RM alumna Irene Zhou appreciated the elimination of semester exams while in High School, but no longer supports that change now that she is in college. “I’m not totally for the resulting grade inflation. I think it kind of set up some unrealistic expectations for grades in college, and in retrospect it just seems like MoCo is really trying to sweep some important issues under a rug with this kind of inflation,” Zhou said.

The root cause of the grade inflation Zhou references is the change in MCPS grading policy that the elimination of final exams necessitated. Under the “downward trend” calculation that was in use during late 2015, students’ semester grades were calculated based on the average of both quarters and whether or not the grades reflected a downward trend.

Four alternatives to this system were considered: Numeric (Percent) Average, Quality Point Average, Trend, and an additional “Final Evaluation” Assessment category. Under the percent average plan, final grades would be calculated by averaging marking period percentage grades (MP1 + MP2 / 2). The trend option, on the other hand, was a revised version of the pre-existing downward trend calculation that did not include final exam grades.

Rather than eliminate the final exam category that was weighted at 25 percent, the additional “Final Evaluation” Assessment category option was designed to simply replace the final exam with a teacher-developed “final evaluation” administered in class.

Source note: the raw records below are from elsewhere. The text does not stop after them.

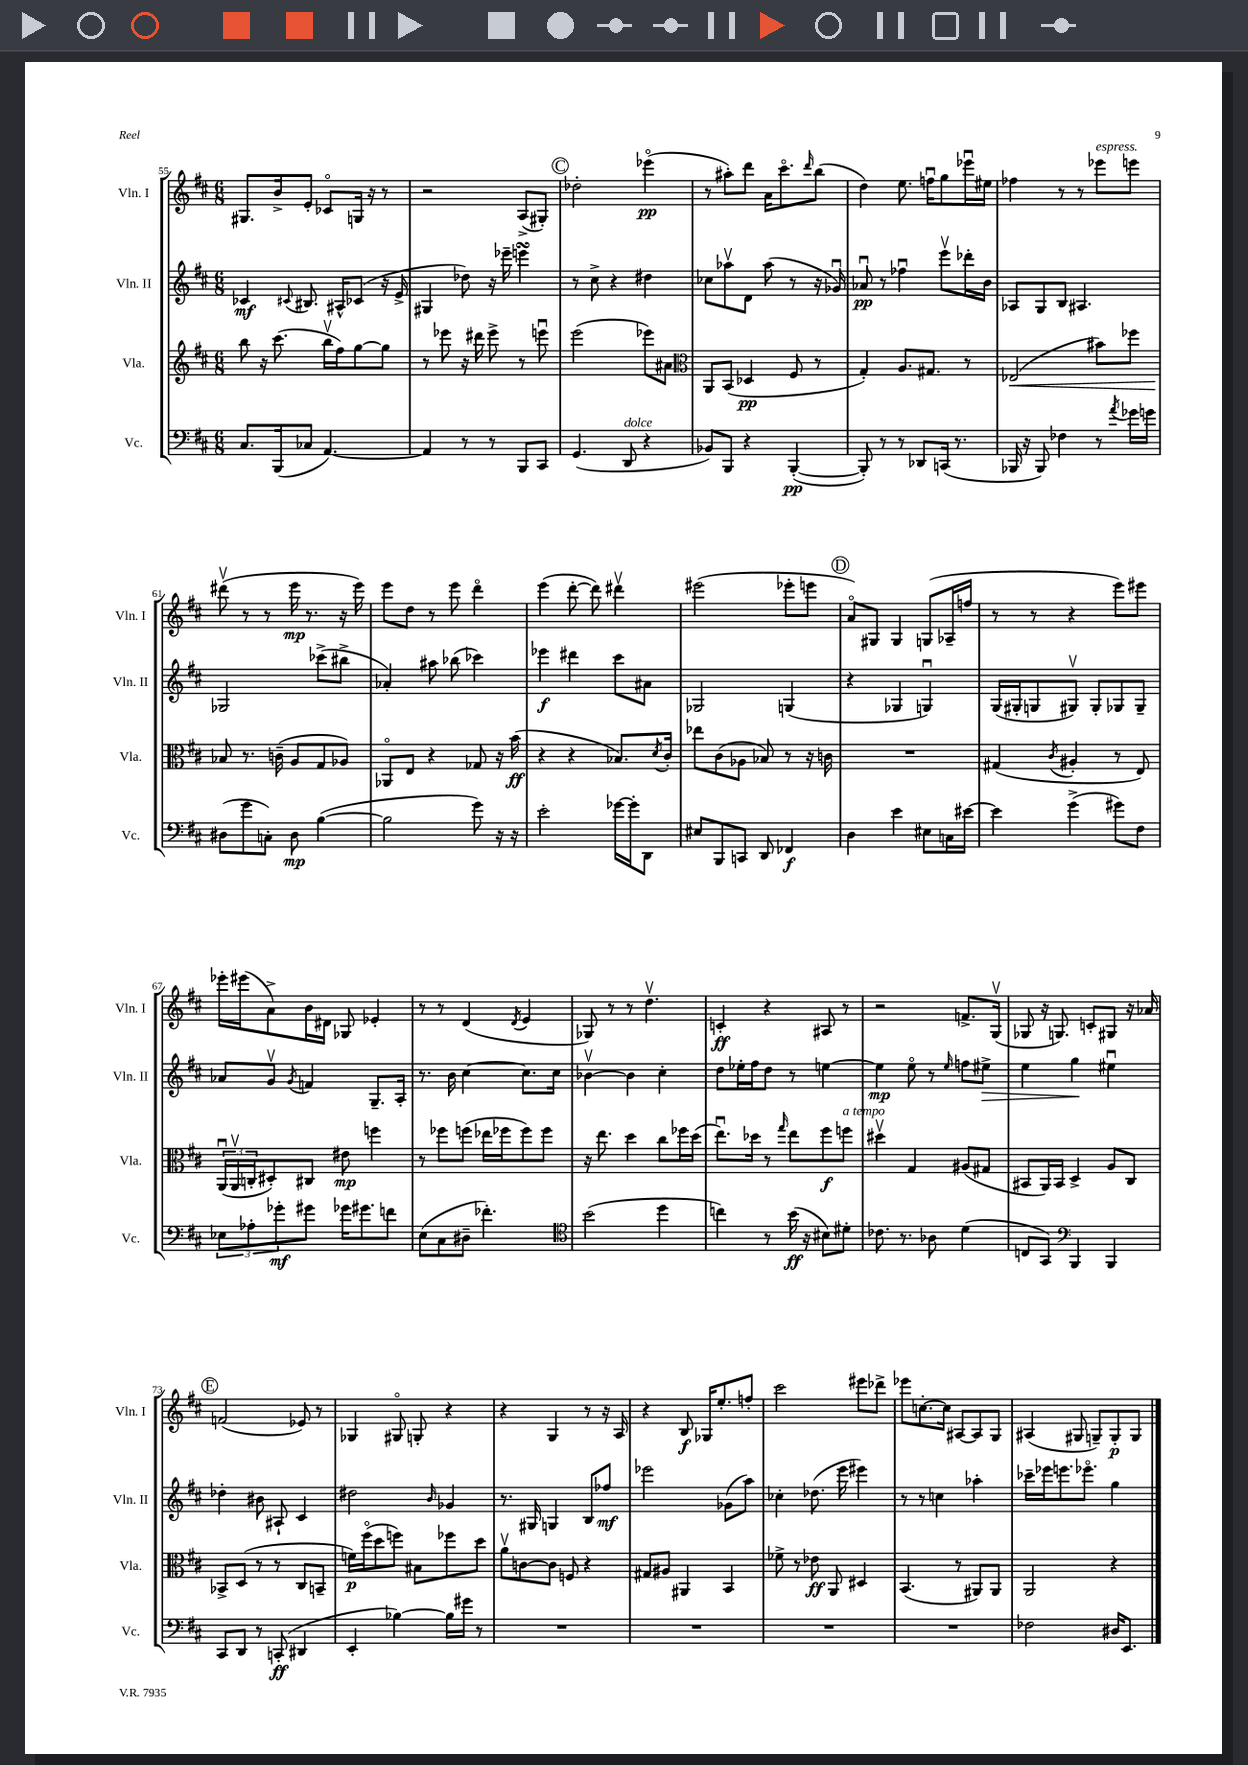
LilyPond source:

<<
\new StaffGroup <<
\new Staff = "s0" \with { instrumentName = "Vln. I" shortInstrumentName = "Vln. I" } {
    \clef treble \key d \major \numericTimeSignature \time 6/8
    gis8. b'16-> e'8-. ces'8\flageolet g16 r16 r8 |
    r2 a8->( gis8-.) |
    \mark \markup { \circle "C" } des''2-. ees'''4\flageolet\pp( |
    r8 ais''8-.) d'''8 a'16 cis'''8.\flageolet \grace { d'''16 } b''8( |
    d''4) e''8. f''16\downbow g''8 ees'''16\downbow eis''16 |
    fes''4 r8 r8 ees'''8^\markup { \italic "espress." } e'''8 |
    dis'''8\upbow( r8 r8 e'''16\mp r8. r16 e'''16) |
    e'''8 d''8 r8 e'''8 d'''4\flageolet |
    e'''4( d'''8~-. d'''8) dis'''4\upbow |
    eis'''2( ees'''8-. e'''8 |
    \mark \markup { \circle "D" } a'8\flageolet) gis8 gis4 g8( aes16-- f''16 |
    r8 r8 r4 e'''8) eis'''8 |
    ees'''16-. eis'''16( a'8->) b'16 dis'16 ges8 ees'4-. |
    r8 r8 d'4( \acciaccatura { d'8 } e'4 |
    ges8) r8 r8 d''4.\upbow |
    c'4-.\ff r4 ais8 r8 |
    r2 f'8.-> g16\upbow( |
    ges8 r16 g8.) c'8-. gis8 r16 aes'16 |
    \mark \markup { \circle "E" } f'2( ees'8) r8 |
    ges4 gis8\flageolet g8-. r4 |
    r4 g4 r8 r16 a16 |
    r4 b8\f ges16 e''8.-. f''8-. |
    cis'''2 eis'''8 des'''8-> |
    ees'''8 c''8.~-. c''16 ais8~ ais8 g8 |
    ais4( gis8 g8--) g8-.\p g8 \bar "|." |
}
\new Staff = "s1" \with { instrumentName = "Vln. II" shortInstrumentName = "Vln. II" } {
    \clef treble \key d \major \numericTimeSignature \time 6/8
    ces'4\mf \appoggiatura { cis'8 } bis8. ais16-^ ces'8( r16 e'16-> |
    gis4 des''8) r16 ees'''16-- e'''4\turn |
    \mark \markup { \circle "C" } r8 cis''8-> r4 dis''4 |
    ces''8 aes''8\upbow d'8 aes''8( r8 r16 ges'16\downbow) |
    aes'8\downbow\pp r8 fes''4\downbow e'''8\upbow des'''16-. b'16 |
    aes8 g8 b8 ais4. |
    ges2 ces'''8->( bis''8-> |
    aes'4-.) ais''8 bes''8( ces'''4) |
    ees'''4\f dis'''4 cis'''8 ais'8 |
    ges2 g4( |
    \mark \markup { \circle "D" } r4 ges4 g4\downbow) |
    g16( gis16-. g8 gis8\upbow) gis8-. ges8 ges8-- |
    aes'8 g'8\upbow \acciaccatura { g'8 } f'4 g8.-- a16-. |
    r8. b'16 cis''4~ cis''8. cis''16 |
    bes'4~\upbow bes'4 cis''4-. |
    d''8 ees''16-. fis''16 d''8 r8 e''4~ |
    e''4\mp e''8\flageolet r8 \grace { e''16 } f''8 eis''8->\> |
    e''4 g''4\! eis''4\downbow |
    \mark \markup { \circle "E" } des''4-. bis'8 ais8-! cis'4 |
    dis''2 \grace { b'16 } ges'4 |
    r8. gis16 g4 b8 fes''8\mf |
    ees'''2 ges'8( a''8) |
    ces''4-. des''8.( e'''16 eis'''4) |
    r8 r8 c''4 aes''4-. |
    ces'''16-- ees'''16 e'''8. ees'''8.\flageolet g''4 \bar "|." |
}
\new Staff = "s2" \with { instrumentName = "Vla." shortInstrumentName = "Vla." } {
    \clef treble \key d \major \numericTimeSignature \time 6/8
    b''8 r16 cis'''8.( b''16\upbow fis''16) g''8~ g''8 |
    r8 ees'''8 r16 dis'''16 ees'''8-> r8 e'''8\downbow |
    \mark \markup { \circle "C" } e'''2( ees'''8) ais'8 |
    \clef alto a,8 b,8( des4\pp fis8 r8 |
    g4-.) a8. gis8. r8 |
    ees2\<( bis'8) fes''8 |
    bes8\! r8. c'16--( a8 g8 aes8) |
    aes,8\flageolet e8 r4 ges8 r16 b'16\ff( |
    r4 r4 bes8.) \acciaccatura { d'8 } cis'16-. |
    ees''8 cis'8( aes8 bes8) r8 r16 c'16 |
    \mark \markup { \circle "D" } R2. |
    gis4( \acciaccatura { cis'8 } ais4-. r8 e8) |
    \tuplet 3/2 { a,16\downbow( a,16\upbow c16-. } dis8-.) cis8 eis'8\mp f''4 |
    r8 fes''8 f''8( ees''16 fes''16 fes''8) fes''8 |
    r16 e''8. d''4 cis''8 fes''16 d''16( |
    e''8.\downbow) des''16 r8 \grace { g''16 } e''8 fis''8\f f''8^\markup { \italic "a tempo" } |
    dis''4\upbow g4 ais8( gis8 |
    bis,8 a,16) bis,16 d4-> a8 cis8 |
    \mark \markup { \circle "E" } bes,8-> d8( r8 r8 cis8 b,8-- |
    f'16\p) fis''16\flageolet( d''8 f''8) bis8 fes''8 d''8 |
    a'8\upbow c'8~ c'8 f8 r4 |
    gis8 ais8 ais,4 b,4 |
    fes'8-> r8 ees'8\ff a,8 dis4 |
    b,4.( r8 ais,8) ais,8 |
    a,2 r4 \bar "|." |
}
\new Staff = "s3" \with { instrumentName = "Vc." shortInstrumentName = "Vc." } {
    \clef bass \key d \major \numericTimeSignature \time 6/8
    cis8. b,,16( ces8 a,4.~) |
    a,4 r8 r8 b,,8 cis,8 |
    \mark \markup { \circle "C" } g,4.( d,8^\markup { \italic "dolce" } r4 |
    bes,8) b,,8 r4 b,,4~-.\pp( |
    b,,8-.) r8 r8 des,8 c,16( r8. |
    bes,,16 r16 bes,,8) fes4 r8 \acciaccatura { a'8 } ges'16 g'16 |
    dis8( g'8 c8-.) dis8\mp b4~( |
    b2 g'8) r16 r16 |
    e'2-. ges'16~ ges'16-. d,8 |
    eis8 b,,8 c,8 d,8 fes,4\f |
    \mark \markup { \circle "D" } d4 e'4 eis8 c16 eis'16~ |
    eis'4 g'4->( gis'8) fis8 |
    \tuplet 3/2 { ees8 aes8-. ges'8-.\mf } gis'8 ges'16 gis'8. f'8 |
    e8( cis8 dis8-- fes'4.-.) |
    \clef tenor b'2( d''4 |
    c''4) r8 b'16\ff( r16 bis8) dis'8-. |
    ces'8. r8. aes8 d'4( |
    c8 g,8) \clef bass b,,4 b,,4 |
    \mark \markup { \circle "E" } cis,8 d,8 r8 c,8-.\ff( dis,4 |
    e,4-. bes4~) bes16 gis'16 r8 |
    R2. |
    R2. |
    R2. |
    R2. |
    fes2 dis16 e,8. \bar "|." |
}
>>
>>
\layout { \context { \Score currentBarNumber = #55 } }
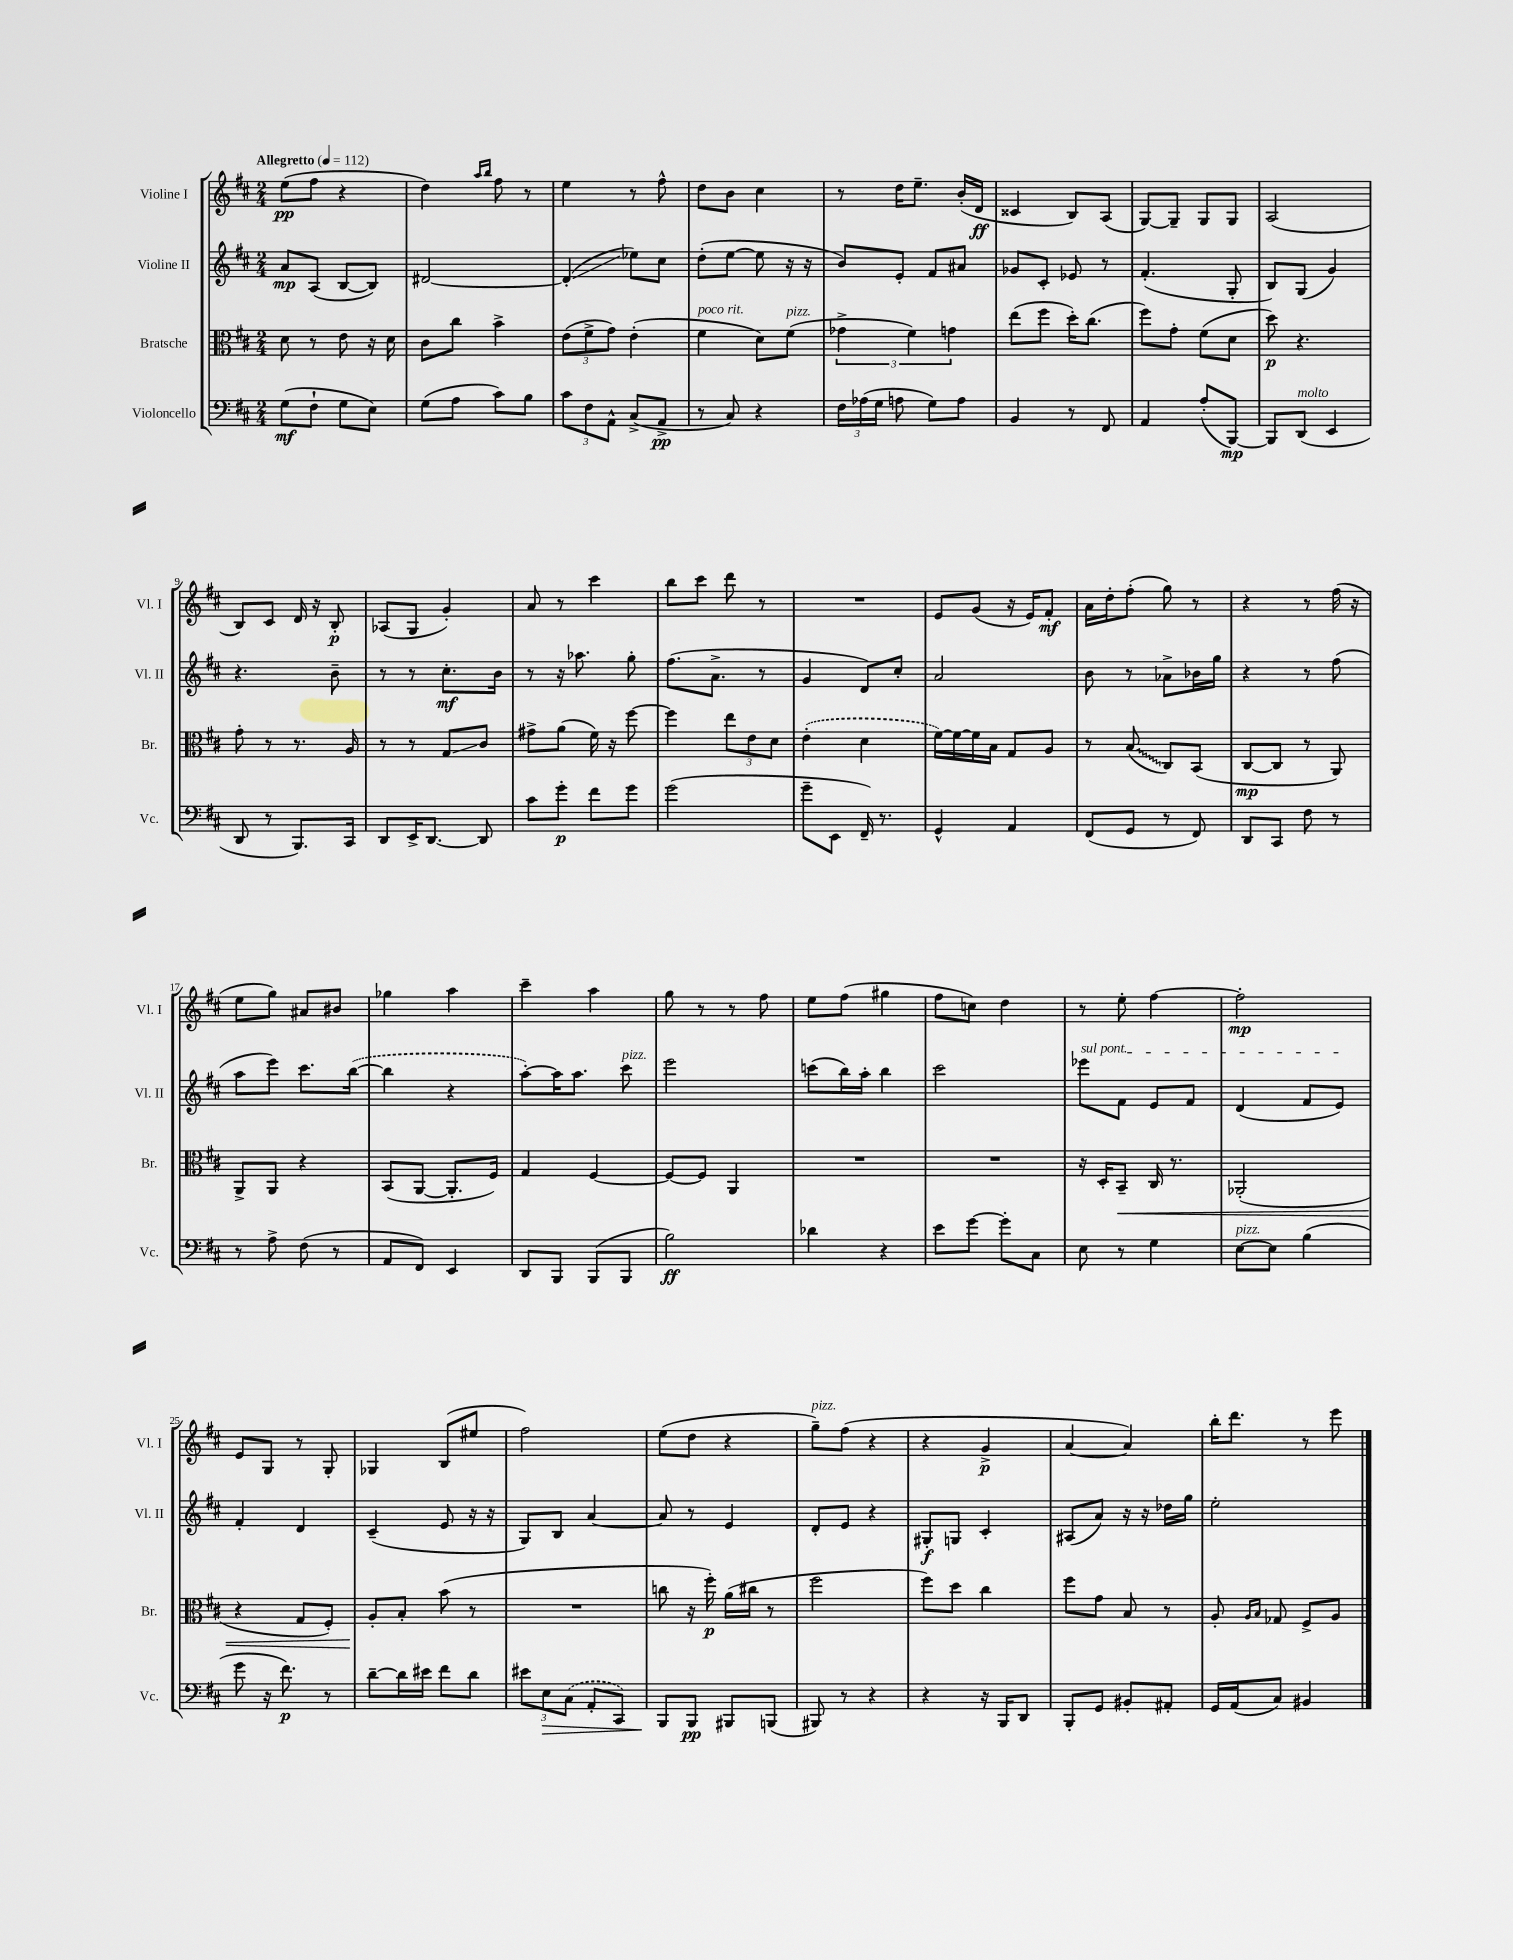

According to an August 8 memorandum from Superintendent Jack Smith to the Board, roughly 300 participants were convened to provide feedback to assess which of the four options resonated most with the MCPS community. These participants included principals, parents, students, and middle and high school teachers, among others. On the whole, most stakeholders felt that the numeric percentage system was overly precise and would precipitate heightened stress and anxiety among students.

Maintaining the letter grade system of A, B, C, D, or E was also widely supported, as was rejecting the downward trend calculation. Rather than punitively assigning semester grades based on the lowest marks a student received during two quarters, stakeholders preferred using a mathematical “quality point” calculation average. This option entailed calculating final grades by averaging quality points (MP1 + MP2 / 2), with an “A” being worth 4 points, a “B” being worth 3 points, and so on and so forth.

Based on this feedback, MCPS revised the semester grading policy for high school courses by implementing the quality “grade point” calculation average. Beginning in the 2016-2017, high school students began experiencing an academic environment in which they had no more mandated exams to stress over and greater ease acquiring higher semester grades.

Under the old downward trend system, a student who earned an A first quarter, a B second quarter, and a C on their semester exam would receive a B. Now, with the elimination of final exams and the implementation of the “grade point” calculation average, the same student would receive an A.

In a message to the MCPS community released on May 10, 2016, MCPS Interim Superintendent of Schools Larry A. Bowers characterized this new grading calculation as one that: “aligns with standards-based approaches to assessment and college expectations and provides a grading structure that is fair, consistent, and understanding for students and parents.”

In light of the recent grade inflation scandal, however, some students and teachers feel as though the quality calculation average may not actually be as fair as Bowers made it out to be in May 2016.

“I feel like our best students at this school really earn their As. But I think that too many of them, who aren’t strong students, get pushed through and I think that – now I’m going to sound old at this point, like an old timer – but I think when we were kids there was a little more rigor and accuracy to it,” art teacher Mr. McDermott said.

RM alumna Isabelle Zhou, who experienced the change in MCPS grading policy in her junior year of high school, feels differently than Mr. McDermott. “I do believe that the policy was within reason but was also definitely a play to increase grade inflation and the ‘looks’ of the overall system to boost our grade and the prestige of system,” Zhou said.